## Passage to read:
------

By Hollywood Connect
Here’s a recurring conversation I have with myself as I settle down to write each day: Computer fired up? Check. Outline and notes handy? Check. Cup of coffee? Check. Great! I am so ready to write… and I wonder if I’ve gotten anything new on Facebook?
I like to think I’m pretty diligent, but I’m often surprised by my appetite for distraction – all those little things that pull me away from the creative process. Even as I sit here writing this, there’s something in the back of my mind that coolly demands that I surf the Internet, wander around the office, or see if something new magically has materialized in the refrigerator since the last time I looked (which was about five minutes ago) – anything other than what I am supposed to do: create.
What is it with such mass distraction? Those little habits – and let’s be honest with ourselves: they are habits – typically aren’t things that are intrinsically bad. In fact, usually (but not always) these little actions have a positive side to them, otherwise we wouldn’t constantly be drawn back to them, and that’s what keeps us justifying our indulgence in them. Yes, our pet distractions can be good, but the old quote bears repeating: Good is the enemy of Great.
The funny thing is that many of these distractions are things that we would procrastinate over any other time – like washing dishes or cleaning the patio. But when we’re supposed to be creating, we end up wasting our valuable creative energy and time chasing our favorite distractions. So how do you avoid doing that? Here are a few things you might try:
1) Make a list of the things that you know distract you. Admitting you have a problem is the first step to recovery, right? Recognize what your particular distractions are, and you’ll be that much closer to avoiding them.
2) Neutralize your creative environment. If you’re distracted by email, turn off the program so you don’t hear that tantalizing sound for new mail. If it is a particular website, remove it from your browser’s toolbar so it isn’t as easy to access. Close the blinds, remove the television, silence the cell phone, kick out your office buddy – whatever it takes.
3) Make a schedule for your creative time – and stick to it. As you plan your day, set definite starting and stopping times and write them into your schedule. You can also set aside a particular amount of time for those things that distract you, so when your creative time rolls around, it’s easier to remind yourself that you have another time for those activities, but at the moment, creativity is your only responsibility.

------

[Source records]
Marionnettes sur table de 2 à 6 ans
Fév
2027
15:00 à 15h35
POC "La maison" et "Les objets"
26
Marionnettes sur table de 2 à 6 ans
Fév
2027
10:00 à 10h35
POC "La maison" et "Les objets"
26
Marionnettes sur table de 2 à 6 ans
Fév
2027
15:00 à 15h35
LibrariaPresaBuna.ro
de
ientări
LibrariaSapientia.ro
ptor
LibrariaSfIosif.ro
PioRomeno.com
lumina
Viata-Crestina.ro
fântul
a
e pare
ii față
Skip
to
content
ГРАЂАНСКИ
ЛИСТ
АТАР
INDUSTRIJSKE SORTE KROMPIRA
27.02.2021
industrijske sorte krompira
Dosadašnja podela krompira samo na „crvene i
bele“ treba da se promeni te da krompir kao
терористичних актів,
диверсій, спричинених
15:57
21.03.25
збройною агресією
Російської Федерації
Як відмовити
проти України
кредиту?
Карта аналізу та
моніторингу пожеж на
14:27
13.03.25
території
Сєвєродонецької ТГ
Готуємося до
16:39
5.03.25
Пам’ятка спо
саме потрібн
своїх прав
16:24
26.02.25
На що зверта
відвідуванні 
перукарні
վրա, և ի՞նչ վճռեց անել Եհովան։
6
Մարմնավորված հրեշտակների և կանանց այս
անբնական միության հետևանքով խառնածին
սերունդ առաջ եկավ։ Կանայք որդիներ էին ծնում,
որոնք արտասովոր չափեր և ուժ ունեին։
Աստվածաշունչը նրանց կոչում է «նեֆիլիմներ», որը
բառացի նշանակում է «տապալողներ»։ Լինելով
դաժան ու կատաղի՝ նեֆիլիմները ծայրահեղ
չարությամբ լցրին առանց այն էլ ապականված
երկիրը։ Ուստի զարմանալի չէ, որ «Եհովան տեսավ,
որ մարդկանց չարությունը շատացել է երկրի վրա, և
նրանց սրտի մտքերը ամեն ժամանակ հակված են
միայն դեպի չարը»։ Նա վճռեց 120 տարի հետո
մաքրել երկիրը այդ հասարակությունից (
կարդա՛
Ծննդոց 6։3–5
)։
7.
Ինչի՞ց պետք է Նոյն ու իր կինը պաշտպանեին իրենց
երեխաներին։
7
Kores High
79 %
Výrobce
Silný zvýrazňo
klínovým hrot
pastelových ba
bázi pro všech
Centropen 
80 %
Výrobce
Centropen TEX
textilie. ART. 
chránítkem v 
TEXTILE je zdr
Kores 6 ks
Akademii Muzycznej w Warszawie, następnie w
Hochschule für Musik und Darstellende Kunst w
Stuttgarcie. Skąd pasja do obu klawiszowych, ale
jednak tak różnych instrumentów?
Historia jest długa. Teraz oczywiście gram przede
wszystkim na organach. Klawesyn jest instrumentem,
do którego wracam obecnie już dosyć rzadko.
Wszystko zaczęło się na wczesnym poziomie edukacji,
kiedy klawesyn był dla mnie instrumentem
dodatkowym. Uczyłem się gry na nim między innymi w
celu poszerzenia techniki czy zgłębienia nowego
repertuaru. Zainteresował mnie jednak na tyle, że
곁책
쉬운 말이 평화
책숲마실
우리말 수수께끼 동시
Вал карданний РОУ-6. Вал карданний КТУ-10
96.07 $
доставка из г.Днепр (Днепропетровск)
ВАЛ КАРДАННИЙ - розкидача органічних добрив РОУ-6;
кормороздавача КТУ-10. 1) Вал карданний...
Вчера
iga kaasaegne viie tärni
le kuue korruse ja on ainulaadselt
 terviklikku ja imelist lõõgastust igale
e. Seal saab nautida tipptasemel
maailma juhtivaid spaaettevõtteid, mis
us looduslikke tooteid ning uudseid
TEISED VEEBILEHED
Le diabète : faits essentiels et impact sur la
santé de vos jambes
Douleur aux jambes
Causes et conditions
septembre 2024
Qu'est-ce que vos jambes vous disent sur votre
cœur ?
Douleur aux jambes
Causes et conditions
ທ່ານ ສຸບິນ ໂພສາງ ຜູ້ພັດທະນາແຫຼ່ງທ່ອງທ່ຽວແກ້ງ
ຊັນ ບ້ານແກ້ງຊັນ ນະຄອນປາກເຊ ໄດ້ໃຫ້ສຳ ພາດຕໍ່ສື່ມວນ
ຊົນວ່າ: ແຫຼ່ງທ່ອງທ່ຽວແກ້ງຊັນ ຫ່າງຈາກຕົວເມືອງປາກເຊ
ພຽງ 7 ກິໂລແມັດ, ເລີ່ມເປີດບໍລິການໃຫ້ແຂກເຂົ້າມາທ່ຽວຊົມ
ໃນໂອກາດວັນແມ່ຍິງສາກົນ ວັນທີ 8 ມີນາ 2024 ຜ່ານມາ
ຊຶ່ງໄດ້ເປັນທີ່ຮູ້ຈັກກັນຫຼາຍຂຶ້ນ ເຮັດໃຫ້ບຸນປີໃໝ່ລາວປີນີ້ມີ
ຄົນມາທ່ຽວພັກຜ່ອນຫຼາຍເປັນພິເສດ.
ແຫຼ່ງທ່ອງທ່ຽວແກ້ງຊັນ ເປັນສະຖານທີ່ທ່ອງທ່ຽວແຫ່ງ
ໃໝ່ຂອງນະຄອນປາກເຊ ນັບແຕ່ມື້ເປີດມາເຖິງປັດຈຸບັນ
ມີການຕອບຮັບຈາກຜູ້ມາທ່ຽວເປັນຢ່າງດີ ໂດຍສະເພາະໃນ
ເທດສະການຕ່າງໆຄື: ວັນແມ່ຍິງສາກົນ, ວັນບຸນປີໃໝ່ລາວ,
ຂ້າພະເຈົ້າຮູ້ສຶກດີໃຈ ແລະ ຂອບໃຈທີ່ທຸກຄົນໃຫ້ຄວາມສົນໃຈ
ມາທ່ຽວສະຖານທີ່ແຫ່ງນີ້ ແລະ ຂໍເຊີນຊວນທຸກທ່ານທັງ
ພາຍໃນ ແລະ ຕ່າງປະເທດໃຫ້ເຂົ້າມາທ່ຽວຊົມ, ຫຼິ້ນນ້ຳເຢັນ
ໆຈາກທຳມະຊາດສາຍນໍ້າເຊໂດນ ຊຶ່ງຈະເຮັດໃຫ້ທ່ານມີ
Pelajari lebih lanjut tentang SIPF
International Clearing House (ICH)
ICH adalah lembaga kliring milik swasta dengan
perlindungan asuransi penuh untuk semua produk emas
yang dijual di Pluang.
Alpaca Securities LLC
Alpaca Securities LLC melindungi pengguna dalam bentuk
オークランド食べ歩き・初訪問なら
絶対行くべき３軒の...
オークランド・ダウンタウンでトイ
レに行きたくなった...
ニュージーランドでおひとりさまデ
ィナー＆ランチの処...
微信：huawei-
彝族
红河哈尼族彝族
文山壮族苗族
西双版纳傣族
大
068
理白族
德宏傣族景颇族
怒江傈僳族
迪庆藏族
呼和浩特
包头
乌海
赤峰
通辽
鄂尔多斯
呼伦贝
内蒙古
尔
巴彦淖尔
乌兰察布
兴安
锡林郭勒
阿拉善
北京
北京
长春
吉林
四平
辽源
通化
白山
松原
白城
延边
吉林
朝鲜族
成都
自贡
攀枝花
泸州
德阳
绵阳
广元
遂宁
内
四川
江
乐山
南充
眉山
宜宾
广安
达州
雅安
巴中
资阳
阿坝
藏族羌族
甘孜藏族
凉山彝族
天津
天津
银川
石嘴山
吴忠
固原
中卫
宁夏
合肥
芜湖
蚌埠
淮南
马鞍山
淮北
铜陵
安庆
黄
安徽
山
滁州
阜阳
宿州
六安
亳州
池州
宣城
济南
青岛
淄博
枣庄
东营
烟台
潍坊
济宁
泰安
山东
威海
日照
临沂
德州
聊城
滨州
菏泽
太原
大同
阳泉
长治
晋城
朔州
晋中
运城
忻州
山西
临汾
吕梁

------

## Check your understanding:
[1] In the passage on avoiding distraction, which old quote does the writer say bears repeating?
[2] According to the passage on avoiding distraction, why does it help to set aside a particular amount of time in your schedule for the things that distract you?

## Exercise solutions:
[1] "Good is the enemy of Great."

[2] When your creative time arrives, it becomes easier to remind yourself that those activities have their own time. For the moment, creativity is your only responsibility.